Every line from the one containing "Print R, t and distortion with" through the last line below should be reproduced exactly; please include nothing else.

(Stored items)
== Segment start ==
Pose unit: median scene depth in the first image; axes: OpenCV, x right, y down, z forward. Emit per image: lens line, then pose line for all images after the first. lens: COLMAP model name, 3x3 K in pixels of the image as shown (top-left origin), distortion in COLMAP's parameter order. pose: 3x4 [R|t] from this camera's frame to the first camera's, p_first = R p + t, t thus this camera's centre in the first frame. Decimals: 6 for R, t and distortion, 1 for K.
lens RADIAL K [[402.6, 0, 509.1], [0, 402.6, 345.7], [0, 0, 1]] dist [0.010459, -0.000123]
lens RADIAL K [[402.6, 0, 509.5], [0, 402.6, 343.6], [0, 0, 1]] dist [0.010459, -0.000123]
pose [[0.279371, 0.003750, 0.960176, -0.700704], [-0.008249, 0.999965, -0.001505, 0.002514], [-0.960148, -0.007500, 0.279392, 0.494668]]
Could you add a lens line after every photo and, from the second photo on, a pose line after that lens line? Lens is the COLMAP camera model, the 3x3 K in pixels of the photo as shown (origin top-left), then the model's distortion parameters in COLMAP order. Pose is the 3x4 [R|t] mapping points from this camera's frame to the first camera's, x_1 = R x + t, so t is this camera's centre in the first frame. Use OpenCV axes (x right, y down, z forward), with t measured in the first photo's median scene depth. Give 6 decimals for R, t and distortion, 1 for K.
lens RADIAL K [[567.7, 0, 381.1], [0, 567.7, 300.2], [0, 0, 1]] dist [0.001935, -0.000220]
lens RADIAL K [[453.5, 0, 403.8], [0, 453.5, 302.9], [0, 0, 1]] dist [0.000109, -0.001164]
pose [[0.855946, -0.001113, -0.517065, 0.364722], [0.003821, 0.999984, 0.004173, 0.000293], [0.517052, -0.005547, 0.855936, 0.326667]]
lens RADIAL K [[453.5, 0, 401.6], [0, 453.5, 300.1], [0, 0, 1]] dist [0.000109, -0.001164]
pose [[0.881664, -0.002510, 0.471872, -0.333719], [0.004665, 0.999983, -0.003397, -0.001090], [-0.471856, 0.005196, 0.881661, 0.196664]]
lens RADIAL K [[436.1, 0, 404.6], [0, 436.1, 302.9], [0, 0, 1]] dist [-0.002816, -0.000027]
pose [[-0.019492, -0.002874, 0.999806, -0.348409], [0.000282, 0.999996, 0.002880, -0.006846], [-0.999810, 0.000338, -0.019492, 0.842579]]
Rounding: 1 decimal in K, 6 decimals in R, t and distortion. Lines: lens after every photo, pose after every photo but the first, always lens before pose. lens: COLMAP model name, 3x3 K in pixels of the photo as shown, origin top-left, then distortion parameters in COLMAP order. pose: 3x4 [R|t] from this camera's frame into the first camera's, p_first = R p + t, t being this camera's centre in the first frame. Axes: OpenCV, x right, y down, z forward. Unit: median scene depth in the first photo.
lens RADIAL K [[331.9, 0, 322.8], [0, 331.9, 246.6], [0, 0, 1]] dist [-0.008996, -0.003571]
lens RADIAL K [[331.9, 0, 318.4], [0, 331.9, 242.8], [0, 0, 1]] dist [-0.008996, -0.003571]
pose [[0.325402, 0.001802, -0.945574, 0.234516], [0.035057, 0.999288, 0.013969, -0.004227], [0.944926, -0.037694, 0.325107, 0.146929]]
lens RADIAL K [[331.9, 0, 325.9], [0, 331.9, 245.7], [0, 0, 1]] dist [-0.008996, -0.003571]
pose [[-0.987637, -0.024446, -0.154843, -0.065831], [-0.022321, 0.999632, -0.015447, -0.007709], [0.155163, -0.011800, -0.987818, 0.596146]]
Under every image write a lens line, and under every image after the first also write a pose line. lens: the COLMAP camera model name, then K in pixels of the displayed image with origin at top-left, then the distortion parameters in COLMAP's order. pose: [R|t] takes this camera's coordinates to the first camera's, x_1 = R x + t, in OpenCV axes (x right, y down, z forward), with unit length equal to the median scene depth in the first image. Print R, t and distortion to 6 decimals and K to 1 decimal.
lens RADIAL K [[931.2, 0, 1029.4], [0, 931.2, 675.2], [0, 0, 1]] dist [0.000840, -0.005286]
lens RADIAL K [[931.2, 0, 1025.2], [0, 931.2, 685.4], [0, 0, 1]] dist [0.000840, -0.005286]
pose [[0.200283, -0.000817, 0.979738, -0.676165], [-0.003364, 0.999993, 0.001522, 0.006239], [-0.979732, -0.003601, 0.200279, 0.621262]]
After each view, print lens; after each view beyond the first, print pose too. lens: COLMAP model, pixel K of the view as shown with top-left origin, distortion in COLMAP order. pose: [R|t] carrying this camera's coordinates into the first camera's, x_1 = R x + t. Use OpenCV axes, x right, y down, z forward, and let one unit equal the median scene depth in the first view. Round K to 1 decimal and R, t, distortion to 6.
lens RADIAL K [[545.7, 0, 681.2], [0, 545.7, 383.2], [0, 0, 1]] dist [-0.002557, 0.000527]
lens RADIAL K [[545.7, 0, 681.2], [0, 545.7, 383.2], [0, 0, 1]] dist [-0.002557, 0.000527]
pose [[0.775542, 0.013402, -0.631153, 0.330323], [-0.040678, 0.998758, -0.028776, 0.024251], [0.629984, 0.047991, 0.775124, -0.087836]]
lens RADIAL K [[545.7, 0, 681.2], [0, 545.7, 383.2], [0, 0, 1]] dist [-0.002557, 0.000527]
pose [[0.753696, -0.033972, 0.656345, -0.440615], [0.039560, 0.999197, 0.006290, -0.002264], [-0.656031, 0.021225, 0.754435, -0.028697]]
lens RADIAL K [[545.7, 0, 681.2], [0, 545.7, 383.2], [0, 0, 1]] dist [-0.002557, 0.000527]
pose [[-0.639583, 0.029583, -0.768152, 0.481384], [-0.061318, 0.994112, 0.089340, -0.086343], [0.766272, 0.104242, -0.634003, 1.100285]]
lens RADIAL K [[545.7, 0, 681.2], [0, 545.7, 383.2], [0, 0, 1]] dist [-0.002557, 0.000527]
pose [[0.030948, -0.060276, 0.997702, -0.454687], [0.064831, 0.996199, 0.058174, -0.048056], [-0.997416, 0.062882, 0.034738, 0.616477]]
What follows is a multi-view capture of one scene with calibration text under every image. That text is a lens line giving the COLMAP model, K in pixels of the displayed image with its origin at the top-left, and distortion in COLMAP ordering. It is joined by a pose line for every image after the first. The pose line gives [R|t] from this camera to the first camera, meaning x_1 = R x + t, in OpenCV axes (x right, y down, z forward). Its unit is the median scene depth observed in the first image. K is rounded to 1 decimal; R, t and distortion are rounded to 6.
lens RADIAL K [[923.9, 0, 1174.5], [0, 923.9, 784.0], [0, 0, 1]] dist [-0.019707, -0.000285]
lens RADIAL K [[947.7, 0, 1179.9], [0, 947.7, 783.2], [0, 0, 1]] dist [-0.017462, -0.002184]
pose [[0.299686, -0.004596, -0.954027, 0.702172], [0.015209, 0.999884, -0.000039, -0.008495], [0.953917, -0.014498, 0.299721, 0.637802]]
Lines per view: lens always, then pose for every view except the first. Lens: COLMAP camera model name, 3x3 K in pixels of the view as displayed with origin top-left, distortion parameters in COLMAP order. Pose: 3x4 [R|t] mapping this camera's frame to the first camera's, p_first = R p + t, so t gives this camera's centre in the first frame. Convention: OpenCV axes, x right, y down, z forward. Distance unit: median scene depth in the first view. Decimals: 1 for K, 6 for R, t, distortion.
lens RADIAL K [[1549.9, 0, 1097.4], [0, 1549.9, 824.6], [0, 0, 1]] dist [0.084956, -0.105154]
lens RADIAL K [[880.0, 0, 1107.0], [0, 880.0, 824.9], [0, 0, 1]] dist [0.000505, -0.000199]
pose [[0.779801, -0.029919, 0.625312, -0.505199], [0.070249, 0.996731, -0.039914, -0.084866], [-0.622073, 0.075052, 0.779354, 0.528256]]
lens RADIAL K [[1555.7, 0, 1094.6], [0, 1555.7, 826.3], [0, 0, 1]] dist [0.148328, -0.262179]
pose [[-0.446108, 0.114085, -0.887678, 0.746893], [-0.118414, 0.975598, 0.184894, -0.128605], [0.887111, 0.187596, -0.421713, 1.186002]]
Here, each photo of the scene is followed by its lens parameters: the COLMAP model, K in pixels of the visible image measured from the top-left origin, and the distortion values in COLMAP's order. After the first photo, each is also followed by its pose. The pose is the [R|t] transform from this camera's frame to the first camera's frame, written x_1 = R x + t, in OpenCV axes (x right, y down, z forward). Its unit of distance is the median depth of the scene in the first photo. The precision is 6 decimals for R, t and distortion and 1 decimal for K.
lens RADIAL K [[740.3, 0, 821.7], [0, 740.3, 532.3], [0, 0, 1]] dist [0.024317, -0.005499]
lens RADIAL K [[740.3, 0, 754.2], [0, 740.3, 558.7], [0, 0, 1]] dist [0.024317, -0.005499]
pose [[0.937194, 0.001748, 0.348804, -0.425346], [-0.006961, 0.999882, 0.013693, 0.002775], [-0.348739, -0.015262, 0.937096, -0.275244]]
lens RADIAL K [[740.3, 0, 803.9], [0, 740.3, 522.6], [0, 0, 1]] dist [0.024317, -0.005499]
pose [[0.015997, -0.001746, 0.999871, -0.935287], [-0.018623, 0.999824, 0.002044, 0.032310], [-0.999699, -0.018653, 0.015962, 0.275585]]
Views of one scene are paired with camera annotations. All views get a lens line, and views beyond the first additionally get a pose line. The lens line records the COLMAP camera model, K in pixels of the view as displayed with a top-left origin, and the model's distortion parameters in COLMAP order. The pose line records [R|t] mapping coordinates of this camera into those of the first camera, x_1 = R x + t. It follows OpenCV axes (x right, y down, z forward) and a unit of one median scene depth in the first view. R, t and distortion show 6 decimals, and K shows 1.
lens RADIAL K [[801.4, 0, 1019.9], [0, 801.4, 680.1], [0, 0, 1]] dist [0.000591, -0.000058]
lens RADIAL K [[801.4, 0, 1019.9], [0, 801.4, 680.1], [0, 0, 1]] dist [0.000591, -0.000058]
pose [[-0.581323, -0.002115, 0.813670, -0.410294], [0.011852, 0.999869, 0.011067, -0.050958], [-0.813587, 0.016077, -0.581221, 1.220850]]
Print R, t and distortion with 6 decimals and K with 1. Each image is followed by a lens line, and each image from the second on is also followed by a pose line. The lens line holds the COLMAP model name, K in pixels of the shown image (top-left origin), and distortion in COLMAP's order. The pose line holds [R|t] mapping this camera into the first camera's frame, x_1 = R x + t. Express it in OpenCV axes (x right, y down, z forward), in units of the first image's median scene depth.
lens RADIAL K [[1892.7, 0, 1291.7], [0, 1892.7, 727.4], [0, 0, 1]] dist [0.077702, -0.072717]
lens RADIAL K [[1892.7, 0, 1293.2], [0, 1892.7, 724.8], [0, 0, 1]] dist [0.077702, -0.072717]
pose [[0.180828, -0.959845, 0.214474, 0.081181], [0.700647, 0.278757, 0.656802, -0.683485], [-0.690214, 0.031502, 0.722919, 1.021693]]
== Segment end ==
● Answer area:
Print R, t and distortion with 6 decimals and K with 1. Each image is followed by a lens line, and each image from the second on is also followed by a pose line. The lens line holds the COLMAP model name, K in pixels of the shown image (top-left origin), and distortion in COLMAP's order. The pose line holds [R|t] mapping this camera into the first camera's frame, x_1 = R x + t. Express it in OpenCV axes (x right, y down, z forward), in units of the first image's median scene depth.
lens RADIAL K [[1892.7, 0, 1291.7], [0, 1892.7, 727.4], [0, 0, 1]] dist [0.077702, -0.072717]
lens RADIAL K [[1892.7, 0, 1293.2], [0, 1892.7, 724.8], [0, 0, 1]] dist [0.077702, -0.072717]
pose [[0.180828, -0.959845, 0.214474, 0.081181], [0.700647, 0.278757, 0.656802, -0.683485], [-0.690214, 0.031502, 0.722919, 1.021693]]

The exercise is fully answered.